Instructions for the task
In the passage on the Shona svikiro below, copy word for word the part that opens with the words "The word comes" and closes with "of the mediums.".

Source passage
◆ ◆ ◆ ◆

Svikiro is a spirit medium of the Shona people of Zimbabwe.

A svikiro is an ancestral spirit primarily known to possess a living human and will give advice based on that communication.

The word comes from the verb kusvika meaning "to arrive at or reach a place". It also stems from kusvikirwa meaning "to arrive upon", as it is believed that the ancestral spirits arrive in the bodies of the mediums.

Other types of mediums (svikiro) include mhondoro which are possessed by the ancestor spirits of the same name. Mhondoro means lion in Shona. It is believed that mhondoro spirits reside in the bodies of maneless lions until they have a host to possess. Mhondoro spirits are royal ancestral spirits of deceased chiefs and kings or any other royals. They are believed to be concerned with matter of the clan and territories including the nation.

Roles of the Svikiro
 they are given leading figure in the community and they deal with the welfare of the community at large.
 they mediates between the spiritual world and the human world.

◆ ◆ ◆ ◆

(Items listed in a dataset)

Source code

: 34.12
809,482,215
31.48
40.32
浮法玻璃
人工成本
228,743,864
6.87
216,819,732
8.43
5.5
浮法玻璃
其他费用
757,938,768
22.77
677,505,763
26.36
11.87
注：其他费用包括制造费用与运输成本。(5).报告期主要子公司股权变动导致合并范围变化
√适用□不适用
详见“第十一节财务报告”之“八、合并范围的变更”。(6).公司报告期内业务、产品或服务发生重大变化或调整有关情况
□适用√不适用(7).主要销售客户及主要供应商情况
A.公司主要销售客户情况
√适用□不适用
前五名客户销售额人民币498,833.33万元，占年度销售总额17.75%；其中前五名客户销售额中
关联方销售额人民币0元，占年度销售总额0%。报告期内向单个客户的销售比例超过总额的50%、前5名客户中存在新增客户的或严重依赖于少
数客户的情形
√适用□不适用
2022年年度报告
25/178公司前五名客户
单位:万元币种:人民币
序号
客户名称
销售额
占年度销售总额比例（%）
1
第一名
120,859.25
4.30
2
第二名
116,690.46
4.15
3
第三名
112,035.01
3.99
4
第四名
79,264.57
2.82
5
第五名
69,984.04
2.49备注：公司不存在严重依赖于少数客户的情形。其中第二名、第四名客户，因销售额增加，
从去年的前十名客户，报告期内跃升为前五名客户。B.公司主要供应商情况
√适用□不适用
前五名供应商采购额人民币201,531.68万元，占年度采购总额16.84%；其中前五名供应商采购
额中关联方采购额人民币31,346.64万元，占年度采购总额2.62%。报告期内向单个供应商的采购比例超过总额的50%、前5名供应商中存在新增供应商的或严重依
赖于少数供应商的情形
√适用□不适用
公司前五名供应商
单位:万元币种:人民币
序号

◆ ◆ ◆ ◆

Problem solution
The word comes from the verb kusvika meaning "to arrive at or reach a place". It also stems from kusvikirwa meaning "to arrive upon", as it is believed that the ancestral spirits arrive in the bodies of the mediums.